Raymond Choy, 71, of Elmhurst is preparing to run in his 24th straight New York City Marathon on Nov. 6. If he’s once again able to finish the marathon, this won’t be his last.
After a construction accident in 1993 left Choy badly injured, he spent the next two years relearning how to walk. After he completed his long rehab, Choy ended up joining the Achilles Track Club. Despite his busy schedule usually preventing him from running with them on Saturdays at Central Park, he’d frequently run there on Sunday evenings. While he didn’t have any previous experience, he ended up enjoying it immensely and, with the assistance of support runners, became very good at it.
According to Choy, in 1997 the Achilles Track Club asked its members if anyone was interested in participating in the upcoming NYC Marathon. Choy jumped at the chance. While he certainly felt exhausted after finishing the marathon, he said the eagerness to do it again came to him just a few days later. Since then, he has taken part in and finished the NYC Marathon each year.
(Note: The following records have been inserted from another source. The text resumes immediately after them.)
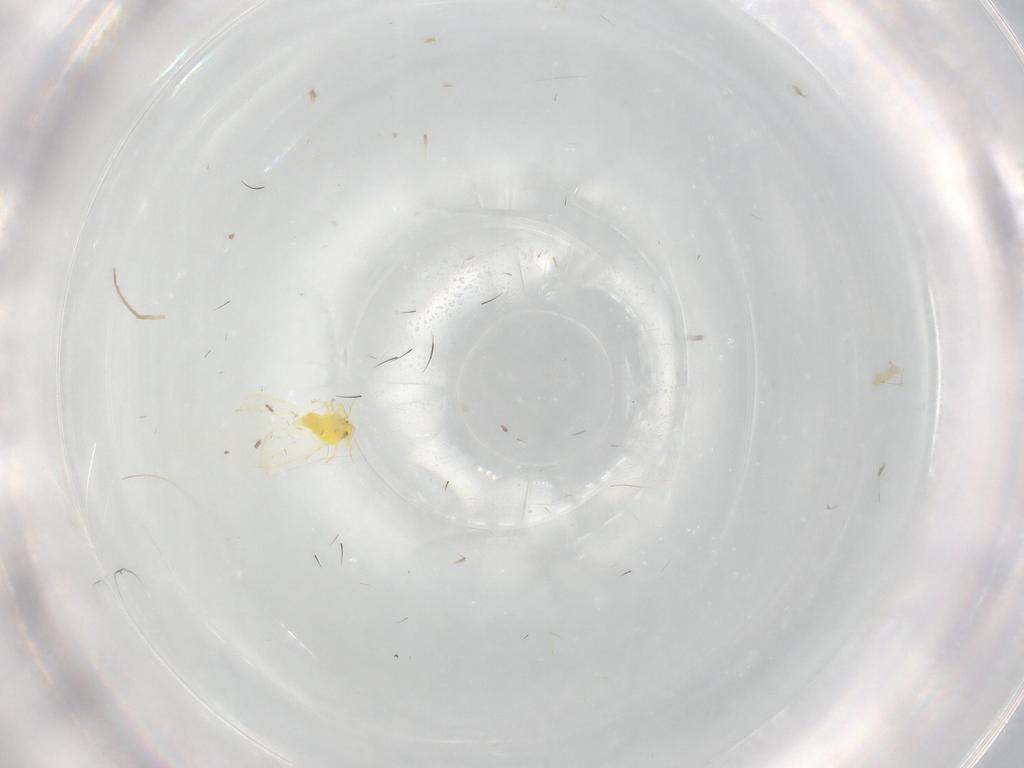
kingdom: Animalia
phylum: Arthropoda
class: Insecta
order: Hemiptera
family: Aleyrodidae
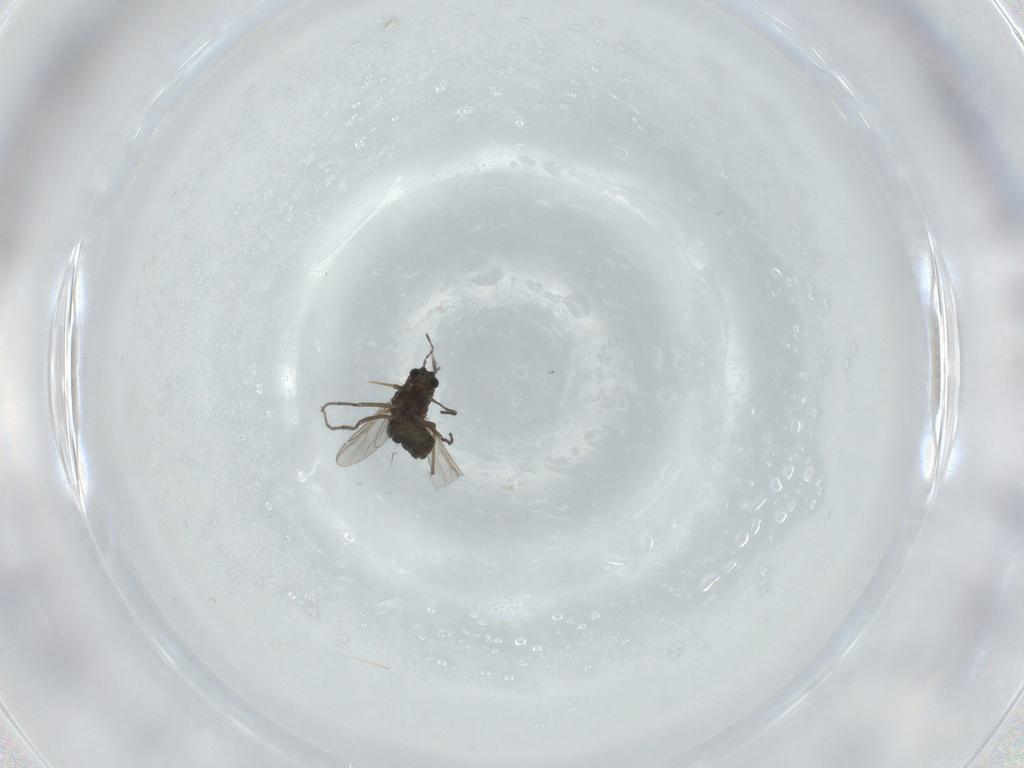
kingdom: Animalia
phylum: Arthropoda
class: Insecta
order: Diptera
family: Chironomidae
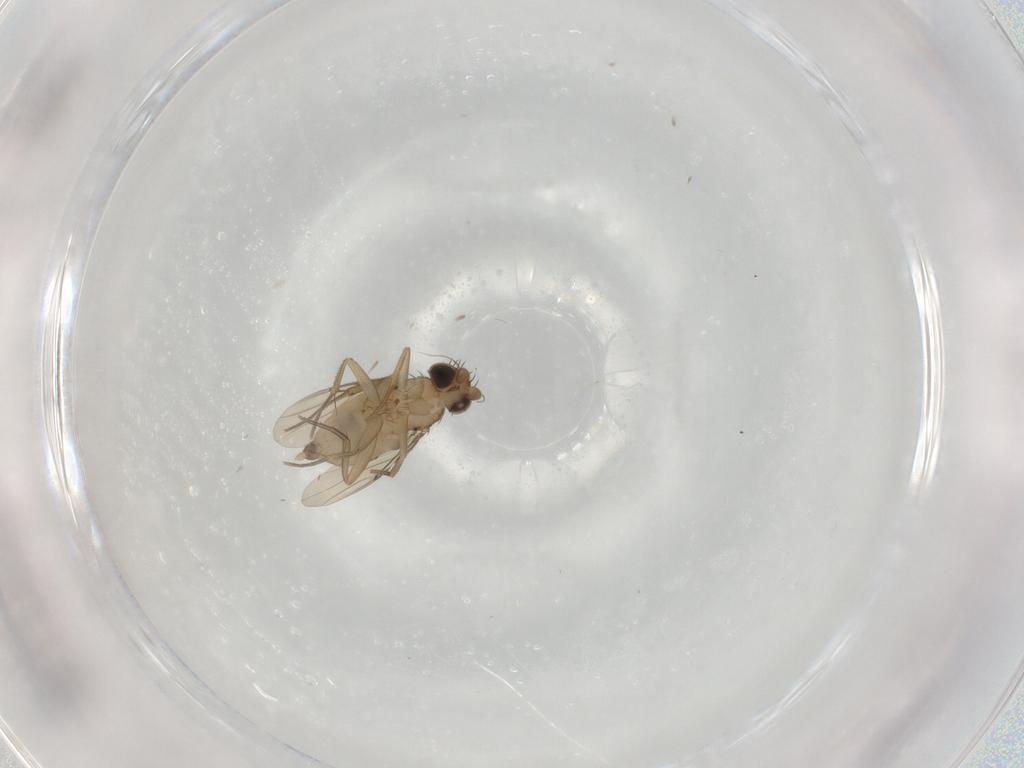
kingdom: Animalia
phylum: Arthropoda
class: Insecta
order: Diptera
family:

“This is something I’d like to continue doing,” Choy said. “It’s nice that my kids and grandkids get to say their dad or grandfather runs in the marathon every year. I’ve always been able to get myself up at 3:00 a.m. and on the bus to Staten Island for the start of the marathon.”
Choy says he spends around seven months training for the marathon. He’d then take a rest period right after the marathon in November until around February. He used to keep in shape by biking to work in Manhattan before he stopped doing so after getting struck and injured by a vehicle. He still spends every weekend running in Central Park with the Achilles Track Club. While he admits to not being the most skilled runner at these marathons, he credits his determination to other runners for helping him cross the finish line each year.
“I like to think I do it more in heart than ability,” Choy said. “Hearing the roar of the crowd near the end of the marathon is quite the experience. It’s something to keep me focused on. I have no intention of quitting any time soon. I’m going to keep going as long as I’m able to.”
While the construction accident in 1993 has left Choy permanently partially disabled, he hasn’t stopped that from preventing him from achieving this monumental feat in consistency. He credits the Achilles Track Club for helping him to get there. He also hopes to be an inspiration for others suffering from disabilities who wish to be physically active.
“Believe in yourself,” Choy said. “You’re stronger than you think you are. Each step is one step further into the race and one step closer to the finish line. You just have to put your heart into it.”
In addition to participating in the New York City Marathon, Choy has also ran in 10K races and the NYC Triathlon. He took part in Alaska’s Anchorage Half-Marathon in 2019. Additionally, he has spent almost every June over the last 20 years taking part in the Achilles Track Club’s Hope and Possibility Race.